In 1985, my husband and I discovered an Ohio state program that removed people with developmental disabilities from institutions and placed them in homes. We investigated and after jumping through many hoops, met Terry. We got on well. He really liked our two-month-old son, Ruben.
Terry had Down syndrome. We didn’t know a lot about it. We just brought him home and made him part of our family and community. He lived with us for seventeen years. We had two more babies, but Ruben was always his favorite. We liked to cross-country ski, so we got him skis and he joined the Special Olympics cross-country team. We liked to travel and camp so Terry got to experience many new places.
Not to paint our lives as perfect: Terry had celiac disease; his speech problems made him hard to understand at times. But it was an incredibly rewarding time. We saw Terry blossom in his skills and abilities. He had a community of people who knew and loved him.

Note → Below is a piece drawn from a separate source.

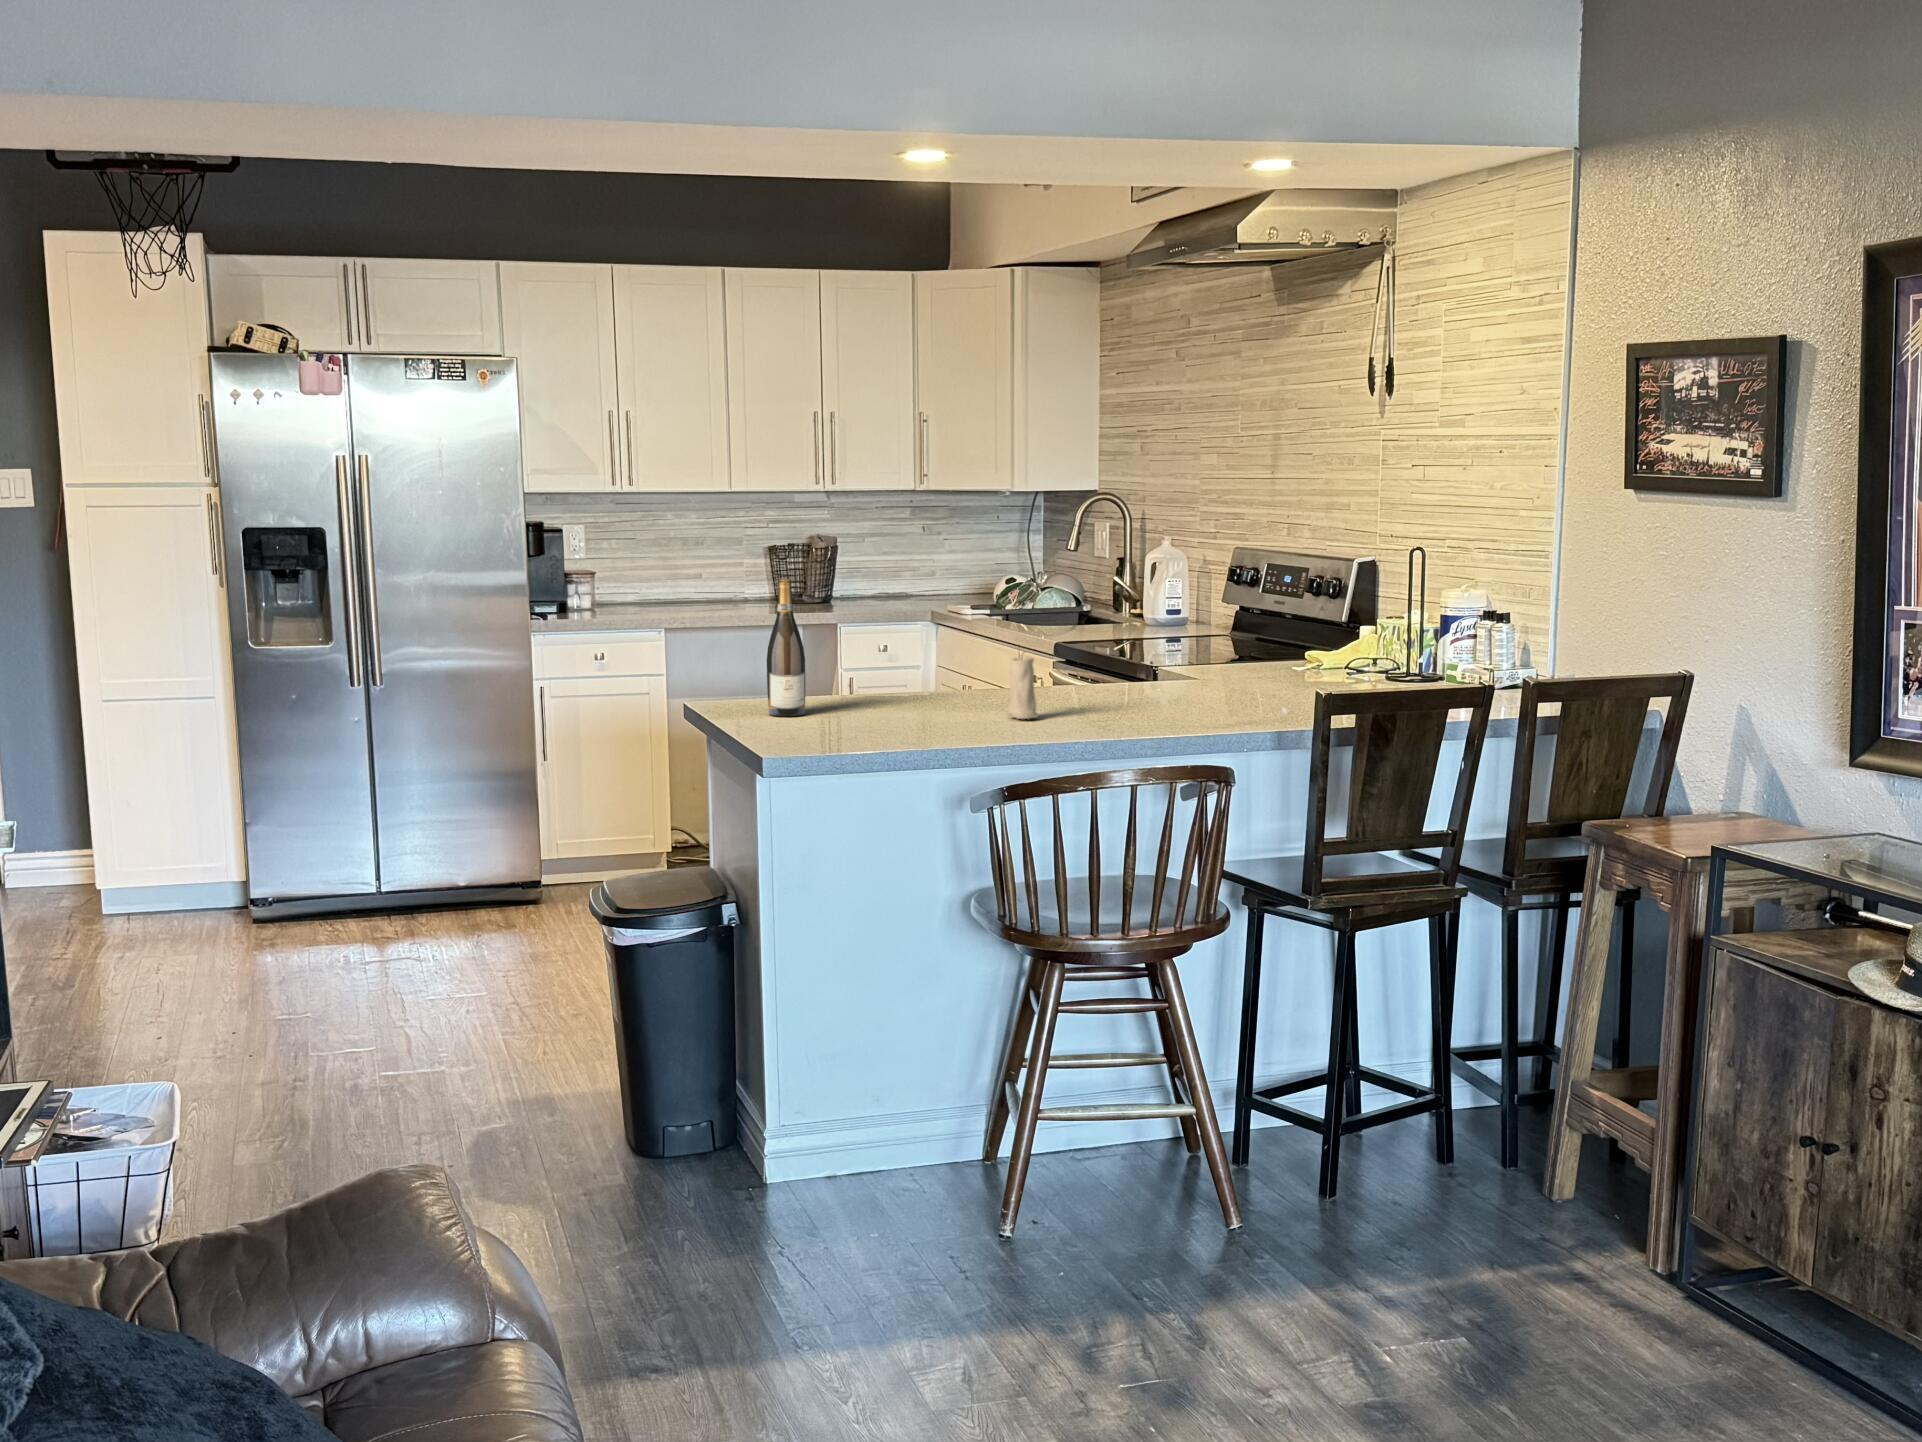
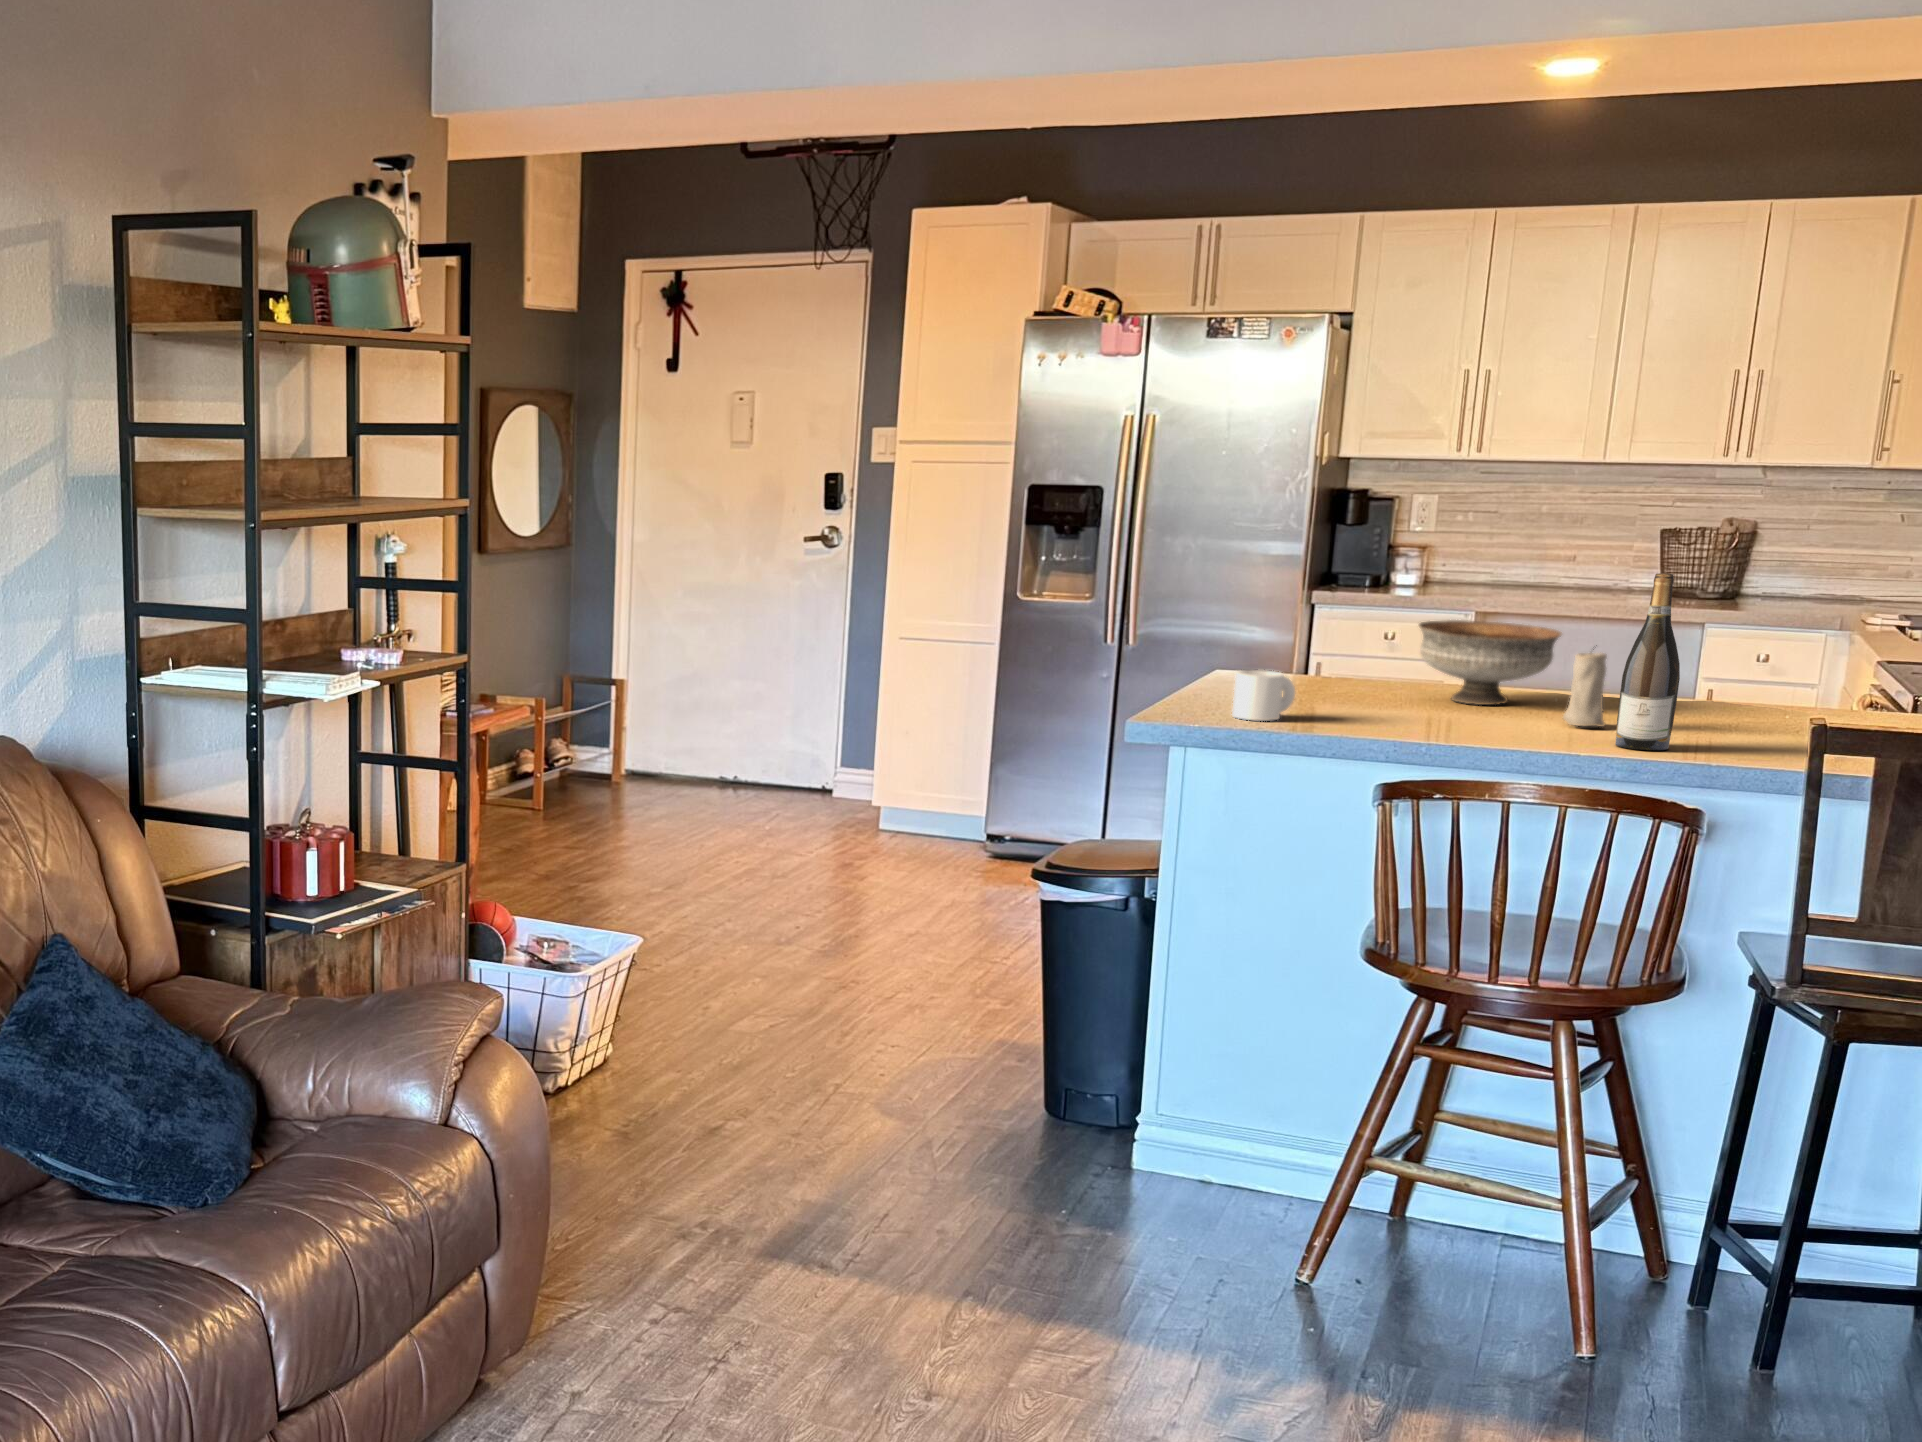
wine bottle: present [767,579,805,716] -> present [1615,573,1680,750]
bowl: none [859,638,971,711] -> present [1419,620,1562,705]
mug: none [792,698,835,744] -> present [1232,670,1295,721]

As a result of our time with Terry, two other people in our community opened their homes to people with Down syndrome. And Ruben grew up to get a BA in theater from Kent State. He now teaches acting to adults on the autistic spectrum.
Beyond a Label
On John Swinton’s “A More Christian Approach to Mental Health Challenges”: What a beautiful, rich, and insightful article. I have gone through life with a crazy aunt, a grandmother who is not all there, and a brother who is bipolar. These are the labels that others use to talk about them. As I watch them age and spend time with them, I see that we can still enjoy the beauties of life together. Watching the hummingbirds. Cuddling cats. Doing crossword or jigsaw puzzles. I have been convicted of a widely sweeping judgmentalism of their characters, intellect, even worthiness based on their mental health diagnoses. Swinton’s writing strikes me with its compassion, humility, and genuine respect for individuals, no matter their issues. Keep writing, keep speaking.
I joined the disability club last year when I lost my eyesight, so this issue couldn’t have come at a better time for me. It’s been both illuminating and challenging.
Several of your essays boldly pushed back against the prevailing idea that one must be productive – by which we usually mean something like contributing to the GDP – or one is somehow lesser. While I agree that our penchant for defining ourselves by our market value is terrible, I want to push back a little.
God created humankind out of nothing, set them up in a paradise, then said, “Get to work.” Rather than rejecting the productivity idea altogether, I think we need to rethink what it means, so that everyone’s acts count as contributions, from Peter’s friend Duane to the woman (that’s me) who has to have Siri do all her reading for her. What does that look like? I don’t know. But I do know that it’s infuriating to be told, “Don’t feel like you need to contribute.”